Global air traffic will not return to levels before the coronavirus pandemic until 2024, an industry body said, a year later than its earlier projection due to a slower recovery this year.

The International Air Transportation Association now expects the number of global passengers to fall 55 percent in 2020, sharper than its April forecast of a 46 percent drop.

"The slow speed of improvement is telling us that the recovery will take a year longer than we previously expected," Alexandre de Juniac, director general of the IATA, said at a briefing late last month.

The grimmer outlook reflects a cut in business trips by companies under financial pressure, weak consumer confidence in the face of concerns over their future employment and slow virus containment in the United States and some developing economies.

The latest expectation of a rebound to pre-pandemic levels "could slip further if we have setbacks in containing the virus or finding a vaccine," the IATA chief said.

Passenger traffic, measured in the total distance flown by passengers, tanked 86.5 percent in June from a year earlier following a plunge of 91.0 percent in May, as many countries imposed travel restrictions to curb the virus spread.

Load factor, which measures how full planes are with passengers, stood at 57.6 percent, an all-time low for the month.

Plunging demand will lead the airline industry to lose $84.3 billion in 2020 with revenue forecast to drop 50 percent, according to the IATA, which represents some 290 airlines or 82 percent of global air traffic.
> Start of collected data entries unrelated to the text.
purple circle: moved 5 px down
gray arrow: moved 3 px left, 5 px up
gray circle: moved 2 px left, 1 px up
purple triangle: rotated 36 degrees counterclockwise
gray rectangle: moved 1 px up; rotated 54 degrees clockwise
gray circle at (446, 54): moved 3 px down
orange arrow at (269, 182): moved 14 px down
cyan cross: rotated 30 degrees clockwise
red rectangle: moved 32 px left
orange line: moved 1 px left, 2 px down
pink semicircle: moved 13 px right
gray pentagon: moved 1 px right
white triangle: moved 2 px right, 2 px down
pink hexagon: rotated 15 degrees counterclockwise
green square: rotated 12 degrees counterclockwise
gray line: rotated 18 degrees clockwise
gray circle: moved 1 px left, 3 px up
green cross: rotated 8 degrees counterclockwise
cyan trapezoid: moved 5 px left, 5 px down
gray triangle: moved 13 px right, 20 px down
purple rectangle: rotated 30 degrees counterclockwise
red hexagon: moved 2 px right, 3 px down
Japan's two biggest airlines reported dismal earnings in their latest quarterly earnings.

Japan Airlines Co. reported a net loss of 93.71 billion yen ($879 million) for the April-June quarter, its largest loss on a quarterly basis since the April-June period in fiscal 2009.

ANA Holdings Inc., the parent company of All Nippon Airways Co., logged a record net loss of 108.82 billion yen in the quarter through June.

Neither carrier provided a forecast for the full year through March 2021, saying it is too early to assess the impact of the virus.